Material erkunden –
(1) Zähle alle konkreten Mittel zur Anmeldung auf, die im Text über Zwei-Faktor-Authentifizierung genannt werden.
(2) Führe den Text über Zwei-Faktor-Authentifizierung weiter, und zwar im Anschluss an seinen letzten Satz.

Gegebener Text –
Authentifizierung ist eines der Hauptprobleme der IT, seit es die Mehrbenutzerfähigkeit gibt. Die einfachste und am häufigsten umgesetzte Lösung ist die Authentifizierung mit einem Passwort. Leider hat diese Art der Authentifizierung ein massives Problem: Computer sind sehr gut darin, schwache Passwörter zu erraten und Menschen sind sehr schlecht darin, sich gut Passwörter zu merken. Aus diesem Grund kam man schon früh auf die Idee, etwas Zusätzliches zu verwenden: die Zwei-Faktor-Authentifizierung war geboren.

Was ist eine Zwei-Faktor-Authentifizierung?

Das ist ganz einfach: Es wird nicht nur eine Information abgefragt, sondern zwei. Im einfachsten Fall kommt zur Passwort-Authentifizierung noch eine zusätzliche Abfrage hinzu. Ein verallgemeinertes Beispiel, das jedem bekannt ist, ist die TAN-Liste, die für Überweisungen im Online-Banking eingesetzt wird.

Im Prinzip gibt es folgende Möglichkeiten, einen zweiten (oder gar dritten) Faktor auszuwählen:

  • Something you know: Das wäre beispielsweise das Passwort.
  • Something you have: Ein (Soft-)Token würde in diese Kategorie fallen. Auch Smartcard mit Zertifikaten ist denkbar.

Rohdaten –
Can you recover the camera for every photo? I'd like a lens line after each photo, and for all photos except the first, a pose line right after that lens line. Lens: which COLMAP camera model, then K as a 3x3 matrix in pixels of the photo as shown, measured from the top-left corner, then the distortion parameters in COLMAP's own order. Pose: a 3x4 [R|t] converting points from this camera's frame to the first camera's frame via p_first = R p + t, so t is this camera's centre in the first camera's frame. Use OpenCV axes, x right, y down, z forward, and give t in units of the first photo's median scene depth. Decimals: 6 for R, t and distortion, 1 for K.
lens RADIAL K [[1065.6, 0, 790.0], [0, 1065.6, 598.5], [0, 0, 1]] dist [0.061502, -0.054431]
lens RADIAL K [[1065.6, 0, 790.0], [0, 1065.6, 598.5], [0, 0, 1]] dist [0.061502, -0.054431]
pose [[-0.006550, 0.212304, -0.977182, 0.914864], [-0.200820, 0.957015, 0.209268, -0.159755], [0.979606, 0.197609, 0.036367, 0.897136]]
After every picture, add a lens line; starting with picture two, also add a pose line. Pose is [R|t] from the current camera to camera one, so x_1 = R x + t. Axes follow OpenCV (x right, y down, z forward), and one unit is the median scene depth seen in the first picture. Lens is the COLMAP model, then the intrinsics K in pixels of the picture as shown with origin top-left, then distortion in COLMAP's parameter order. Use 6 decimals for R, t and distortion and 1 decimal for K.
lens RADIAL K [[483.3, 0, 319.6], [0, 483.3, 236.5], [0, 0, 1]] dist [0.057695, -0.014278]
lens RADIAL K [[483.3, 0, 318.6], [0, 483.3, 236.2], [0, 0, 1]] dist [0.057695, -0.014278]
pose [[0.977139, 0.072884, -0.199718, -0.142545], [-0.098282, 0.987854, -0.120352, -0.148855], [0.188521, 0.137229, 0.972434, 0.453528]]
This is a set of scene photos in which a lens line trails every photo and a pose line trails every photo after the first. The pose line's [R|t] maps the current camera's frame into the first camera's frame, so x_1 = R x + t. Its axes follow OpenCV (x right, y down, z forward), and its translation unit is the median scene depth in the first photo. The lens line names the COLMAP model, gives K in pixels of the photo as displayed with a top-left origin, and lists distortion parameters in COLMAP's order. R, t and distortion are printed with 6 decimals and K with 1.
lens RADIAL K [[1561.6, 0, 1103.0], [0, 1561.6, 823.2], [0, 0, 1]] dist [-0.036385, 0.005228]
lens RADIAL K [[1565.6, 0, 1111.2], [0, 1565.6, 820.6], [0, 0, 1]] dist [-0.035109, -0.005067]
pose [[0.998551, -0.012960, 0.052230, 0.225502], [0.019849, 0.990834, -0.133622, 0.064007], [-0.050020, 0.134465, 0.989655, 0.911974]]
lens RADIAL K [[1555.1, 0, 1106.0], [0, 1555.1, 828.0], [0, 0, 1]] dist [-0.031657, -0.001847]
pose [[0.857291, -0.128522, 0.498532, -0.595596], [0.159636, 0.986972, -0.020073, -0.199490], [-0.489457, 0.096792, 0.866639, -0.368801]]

Antworten im Einzelnen –
(1) Passwort, TAN-Liste, (Soft-)Token, Smartcard mit Zertifikaten

(2)
  • Something you are: Hier kommen wir in den Bereich der Biometrie, also Fingerabdruck, Iris-Scan oder ähnliches.

Da wir in unserem Securai Blog vor allem an praktikablen und einfachen Lösungen interessiert sind, werden wir uns für die Zwei-Faktor-Authentifizierung auf „Wissen“ und „Haben“ konzentrieren.

Was sind die Anforderungen an den zweiten Faktor?

Um eine Zwei-Faktor-Authentifizierung sicher zu gestalten, sind ein paar Anforderungen zu erfüllen. Eine der wichtigsten ist dabei, dass die Generierung bzw. Anzeige des zweiten Faktors niemals auf dem Gerät erfolgen sollte, auf dem der Login stattfindet.

Das bedeutet: Läuft die TAN-Applikation auf dem gleichen Handy wie die Banking-App, besteht die Gefahr, dass eine Schadsoftware beide Software-Teile kontrolliert und damit beliebige Überweisungen ausführen kann.

Die zweite wichtige Anforderung ist, dass der zweite Faktor nicht erratbar oder ohne Zusatzwissen berechenbar sein darf. Das bedeutet konkret: Wenn ich einmal eine TAN erlangt habe, darf es keinen Weg geben, die nächste TAN zu berechnen.

Handelt es sich bei dem zweiten Faktor um einen Wert, der eingegeben werden muss, darf es immer nur einen Wert geben, der für den Login genutzt werden kann. Anders ausgedrückt: Unter keinen Umständen dürfen zwei unterschiedliche Werte zu einem erfolgreichen Login führen.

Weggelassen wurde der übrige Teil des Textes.